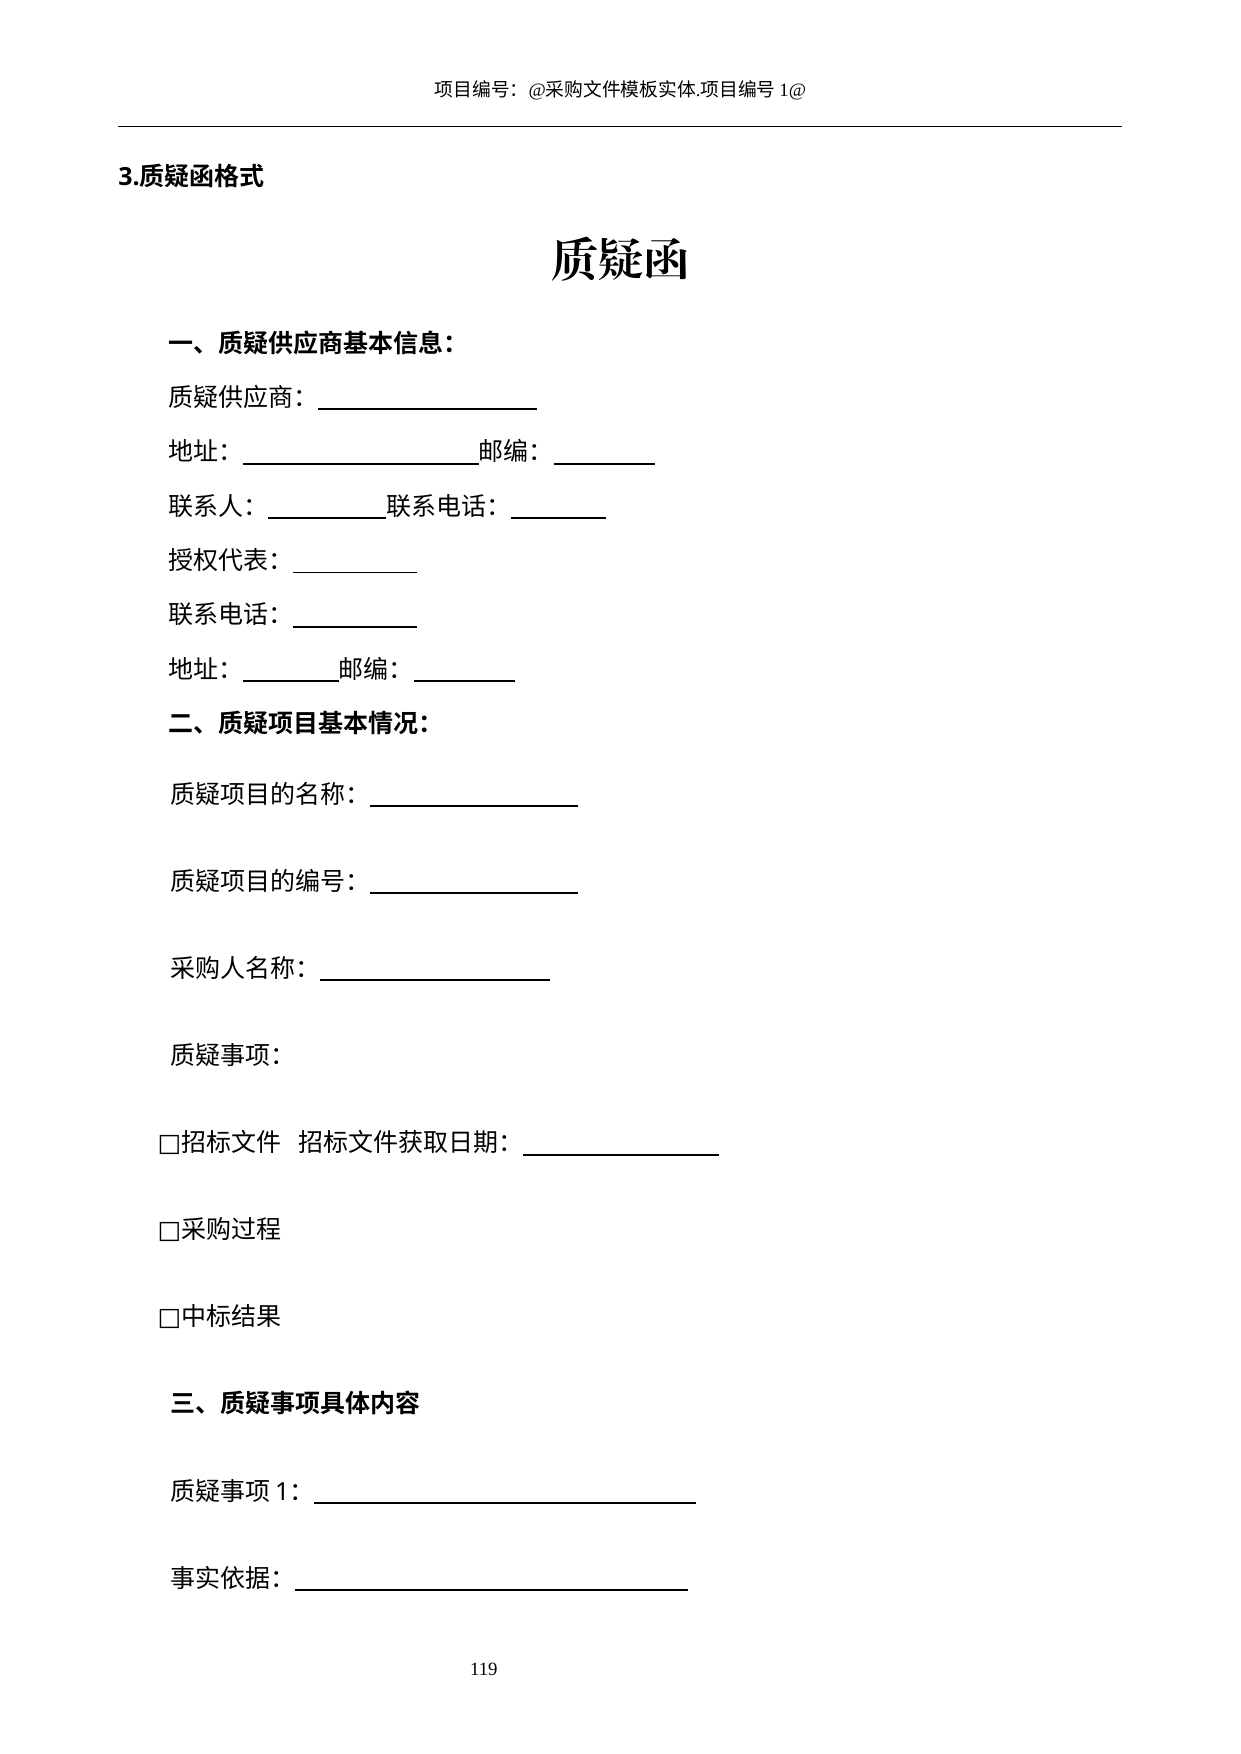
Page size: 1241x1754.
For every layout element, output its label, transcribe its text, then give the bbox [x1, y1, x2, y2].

text □招标文件 招标文件获取日期： [121, 1106, 1122, 1175]
text 地址： 邮编： [118, 649, 1122, 686]
text 3.质疑函格式 [118, 140, 1122, 209]
text 质疑函 [118, 227, 1122, 296]
text 联系电话： [118, 595, 1122, 631]
text 地址： 邮编： [118, 432, 1122, 468]
text 联系人： 联系电话： [118, 486, 1122, 522]
text □采购过程 [121, 1193, 1122, 1262]
text 质疑项目的编号： [121, 845, 1122, 914]
text 采购人名称： [121, 932, 1122, 1001]
text 三、质疑事项具体内容 [121, 1368, 1122, 1437]
text 一、质疑供应商基本信息： [118, 323, 1122, 359]
text 质疑事项： [121, 1019, 1122, 1088]
text 质疑项目的名称： [121, 758, 1122, 827]
text 事实依据： [121, 1542, 1122, 1611]
text 授权代表： [118, 541, 1122, 577]
text 质疑事项1： [121, 1455, 1122, 1524]
text 二、质疑项目基本情况： [118, 704, 1122, 740]
text □中标结果 [121, 1281, 1122, 1349]
text 质疑供应商： [118, 377, 1122, 414]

__________________________________________________

> [Work instructions]
The answer should contain nothing except the lines from the one with "For every layout" to the end of the material above, each given again exactly.

> [Result]
For every layout element, output its label, transcribe its text, then give the bbox [x1, y1, x2, y2].

text □招标文件 招标文件获取日期： [121, 1106, 1122, 1175]
text 地址： 邮编： [118, 649, 1122, 686]
text 3.质疑函格式 [118, 140, 1122, 209]
text 质疑函 [118, 227, 1122, 296]
text 联系电话： [118, 595, 1122, 631]
text 地址： 邮编： [118, 432, 1122, 468]
text 联系人： 联系电话： [118, 486, 1122, 522]
text □采购过程 [121, 1193, 1122, 1262]
text 质疑项目的编号： [121, 845, 1122, 914]
text 采购人名称： [121, 932, 1122, 1001]
text 三、质疑事项具体内容 [121, 1368, 1122, 1437]
text 一、质疑供应商基本信息： [118, 323, 1122, 359]
text 质疑事项： [121, 1019, 1122, 1088]
text 质疑项目的名称： [121, 758, 1122, 827]
text 事实依据： [121, 1542, 1122, 1611]
text 授权代表： [118, 541, 1122, 577]
text 质疑事项1： [121, 1455, 1122, 1524]
text 二、质疑项目基本情况： [118, 704, 1122, 740]
text □中标结果 [121, 1281, 1122, 1349]
text 质疑供应商： [118, 377, 1122, 414]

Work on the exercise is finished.